Input material -

---+---

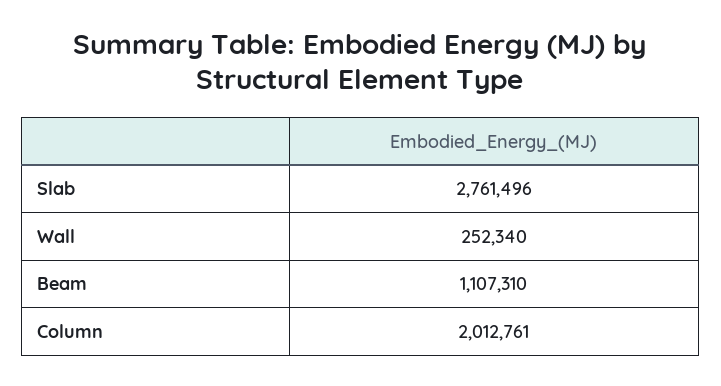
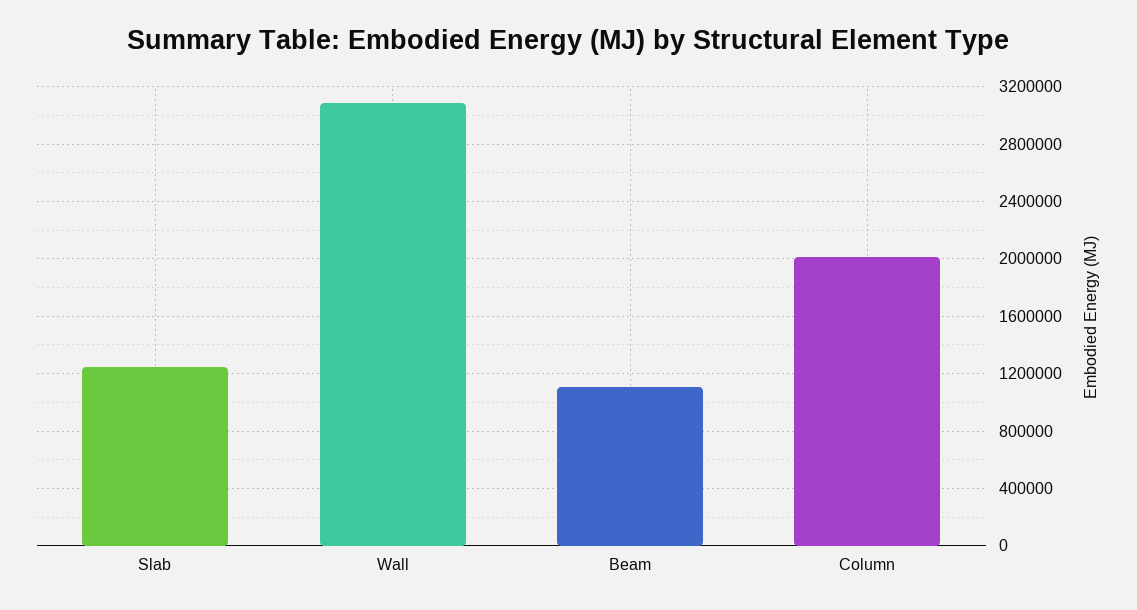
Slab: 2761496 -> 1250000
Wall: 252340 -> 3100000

---+---

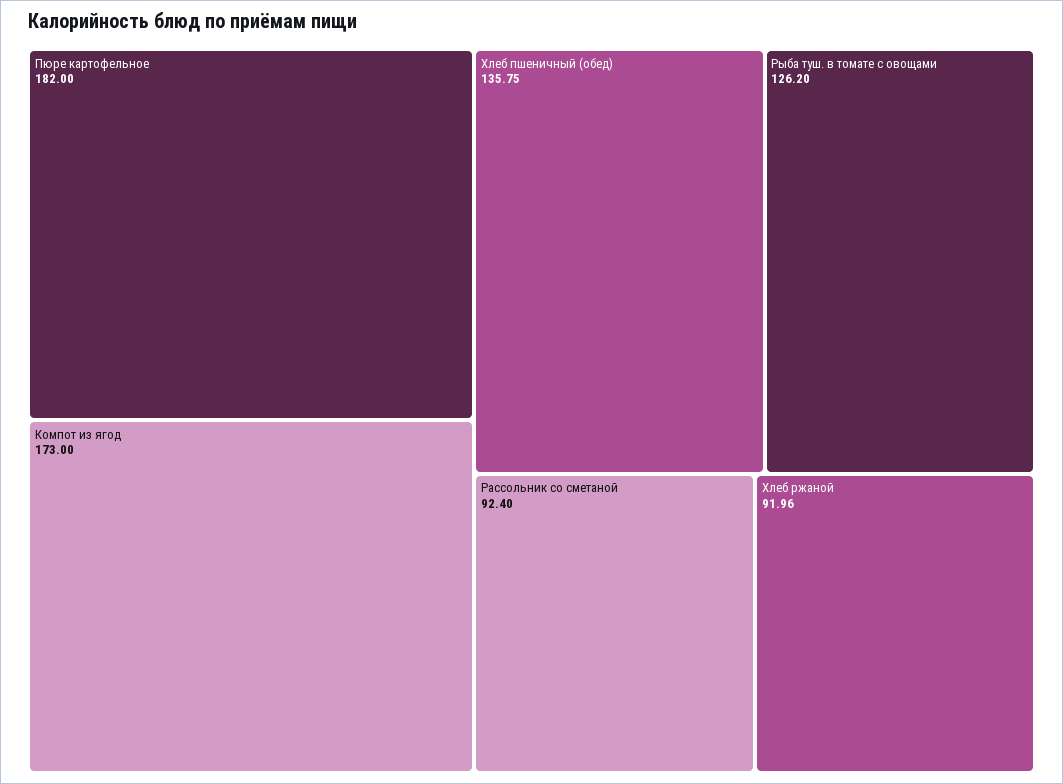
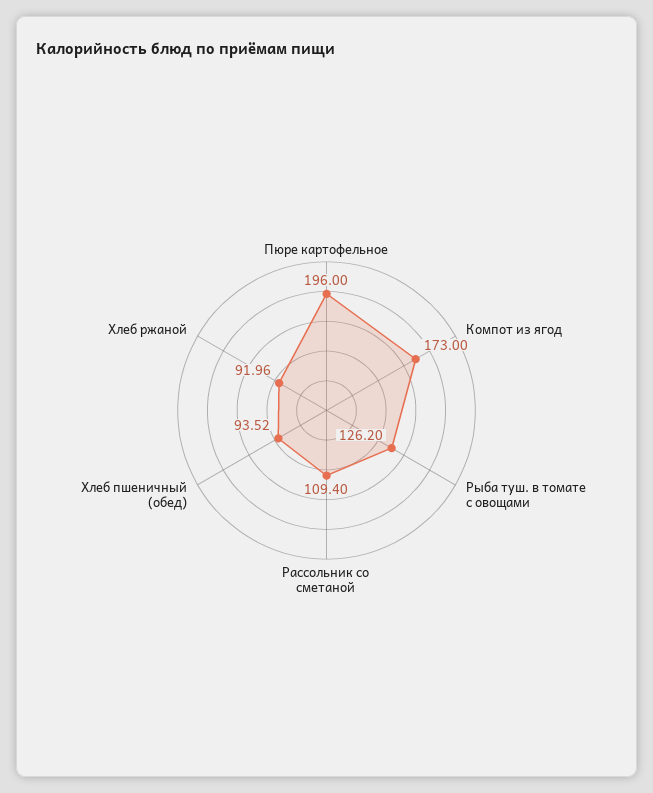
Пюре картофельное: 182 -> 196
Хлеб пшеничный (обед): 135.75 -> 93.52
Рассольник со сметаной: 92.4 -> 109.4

---+---

Work order - Out of the data above, set down the lines from the one with "Пюре картофельное: 182 -> 196" to the one with "Рассольник со сметаной: 92.4 -> 109.4", both included, exactly as written and with no additions.

Solution to this task -
Пюре картофельное: 182 -> 196
Хлеб пшеничный (обед): 135.75 -> 93.52
Рассольник со сметаной: 92.4 -> 109.4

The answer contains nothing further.